And correlating the distribution state vector data of the adjacent technical words, mainly using the distribution state vector data of the reference technical word with the highest occurrence frequency, and adding and marking the distribution state vector data of the similar technical words.
According to the text writing quality monitoring method provided by the embodiment of the invention, technical words and common words are vectorized on the technical expression logic and the grammar expression complexity in the word vectorization process, and meanwhile, the compatibility quantization between the technical expression logic and the grammar expression complexity is ensured. The quantization reference accords with the development habit of the technical thought, and can fully quantize the measurement dimensions of newly created opportunity, reference frequency, importance and the like of the technical word.
The construction of the writing log in the text writing quality monitoring method according to an embodiment of the invention is shown in fig. 3. In FIG. 3, the composition log construction of an embodiment of the present invention includes:
step 210: the following initial text input key value pair structure is formed and used for caching the image-text object state of the current initial text input process:
text editing system time= (text object internal identification sequence, editing state).
The initial text refers to new composition text content that follows the composition text content. The text editing system time as a key refers to the system time of continuing the tail of the existing writing text in the writing environment, and performing single character, one-time character string segment entry or image-text object insertion. The internal identification of a graphic object as a value refers to the (continuous) unique internal identification given by the context in which the text or graphic object is written. The text content includes words, sentence reading punctuation and paragraph symbols. The teletext object comprises an embedded object such as a table or a graphic. The editing state refers to the current state of the image-text object corresponding to the internal identification sequence, and comprises one of a determination state of new creation, insertion and deletion.
Step 220: when the current initial text input process is finished or ended, the initial text input key value pairs in the sorting buffer form a time sequence log segment corresponding to initial text stage input, the primary draft section of the draft time sequence log is added, and the time sequence node is added in the primary draft time sequence.
The composition paragraph may trigger a state definition using composition file closure, composition file timing store, or a specific identification. The buffered sequence of pairs of initial text input key values records an edit process of the initial text input process. The internal identification sequence in the initial text entry key value pair corresponds to the determined edit content in each edit step, including but not limited to text, graphic object description parameters, punctuation marks, and the like. And finishing the editing content in the initial text input by combining the editing state, so as to form a time sequence log segment of the writing text corresponding to the complete and clean initial text input when writing the paragraph. The one-time manuscript duration can be relatively determined according to the first text writing time, the last text writing time, the sentence reading punctuation and the paragraph symbols of the time sequence log fragment. The time of the first paragraph is used as a time sequence node in the time sequence of the first manuscript forming, so that stable quantification of the first manuscript forming process can be ensured, and superposition operation of the first manuscript forming process and the second editing process can be distinguished.

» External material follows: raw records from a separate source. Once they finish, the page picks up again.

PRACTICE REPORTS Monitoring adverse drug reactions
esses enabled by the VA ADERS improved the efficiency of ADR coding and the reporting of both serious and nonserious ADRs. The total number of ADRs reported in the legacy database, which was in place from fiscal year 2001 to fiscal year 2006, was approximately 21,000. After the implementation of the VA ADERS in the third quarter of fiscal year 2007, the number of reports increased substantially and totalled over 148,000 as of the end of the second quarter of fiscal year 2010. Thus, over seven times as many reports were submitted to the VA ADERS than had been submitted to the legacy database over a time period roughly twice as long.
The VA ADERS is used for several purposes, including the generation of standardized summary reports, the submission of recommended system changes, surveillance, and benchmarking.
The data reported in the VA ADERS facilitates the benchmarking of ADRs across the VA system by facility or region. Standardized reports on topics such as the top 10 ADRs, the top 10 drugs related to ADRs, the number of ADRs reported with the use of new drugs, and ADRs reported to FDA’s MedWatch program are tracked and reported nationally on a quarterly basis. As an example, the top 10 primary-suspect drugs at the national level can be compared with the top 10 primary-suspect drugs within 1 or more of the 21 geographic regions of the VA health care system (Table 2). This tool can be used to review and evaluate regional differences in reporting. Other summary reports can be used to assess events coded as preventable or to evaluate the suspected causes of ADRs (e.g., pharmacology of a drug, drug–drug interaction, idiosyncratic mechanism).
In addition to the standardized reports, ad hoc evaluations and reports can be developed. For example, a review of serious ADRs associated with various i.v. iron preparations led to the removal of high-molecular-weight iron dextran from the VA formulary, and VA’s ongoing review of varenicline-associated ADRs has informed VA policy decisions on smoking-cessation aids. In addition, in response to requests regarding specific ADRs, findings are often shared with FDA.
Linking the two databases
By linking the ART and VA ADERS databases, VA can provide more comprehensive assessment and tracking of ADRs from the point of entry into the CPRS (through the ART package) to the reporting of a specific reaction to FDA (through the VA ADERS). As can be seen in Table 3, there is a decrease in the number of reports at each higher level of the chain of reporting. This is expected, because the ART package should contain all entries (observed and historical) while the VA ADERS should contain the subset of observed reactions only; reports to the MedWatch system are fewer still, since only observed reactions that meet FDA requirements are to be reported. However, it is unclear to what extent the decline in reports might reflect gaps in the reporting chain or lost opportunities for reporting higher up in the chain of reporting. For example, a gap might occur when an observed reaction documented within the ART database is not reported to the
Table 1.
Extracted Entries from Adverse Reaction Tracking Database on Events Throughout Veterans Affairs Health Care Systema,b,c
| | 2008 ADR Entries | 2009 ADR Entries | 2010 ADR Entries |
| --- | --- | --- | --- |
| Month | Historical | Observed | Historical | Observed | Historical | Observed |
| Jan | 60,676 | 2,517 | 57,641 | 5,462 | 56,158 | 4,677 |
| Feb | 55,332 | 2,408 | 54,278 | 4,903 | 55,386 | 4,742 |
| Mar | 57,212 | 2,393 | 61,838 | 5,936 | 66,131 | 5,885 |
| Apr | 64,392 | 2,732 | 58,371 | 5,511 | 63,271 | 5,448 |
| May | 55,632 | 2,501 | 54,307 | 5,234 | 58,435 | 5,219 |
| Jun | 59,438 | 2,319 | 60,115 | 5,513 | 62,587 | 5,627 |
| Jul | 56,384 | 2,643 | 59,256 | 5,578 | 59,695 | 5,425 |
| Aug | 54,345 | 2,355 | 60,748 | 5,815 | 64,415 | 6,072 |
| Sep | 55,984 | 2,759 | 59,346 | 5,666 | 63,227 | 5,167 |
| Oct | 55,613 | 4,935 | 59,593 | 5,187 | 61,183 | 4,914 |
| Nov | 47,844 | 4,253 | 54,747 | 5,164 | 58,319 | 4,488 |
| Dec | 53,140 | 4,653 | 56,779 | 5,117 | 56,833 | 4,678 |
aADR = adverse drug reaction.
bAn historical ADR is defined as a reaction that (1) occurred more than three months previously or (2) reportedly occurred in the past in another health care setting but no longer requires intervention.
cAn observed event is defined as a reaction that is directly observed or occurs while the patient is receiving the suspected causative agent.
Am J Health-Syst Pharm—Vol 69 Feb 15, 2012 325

Step 230: the following secondary editing key value pair structure is established by utilizing the time sequence node and is used for caching the image-text object state in the secondary editing process of the written text:
text editing system time= (text object internal identification sequence, editing state, editing position of reference time sequence node section).
And using the time sequence node as a reference standard, and using the time characteristic of the time sequence node time sequence to be converted into the position characteristic of the relative time sequence interval so as to establish the relative position standard of the secondary editing behavior, and referring to the relative position of the time sequence node section formed by the time sequence node to mark the marginal position.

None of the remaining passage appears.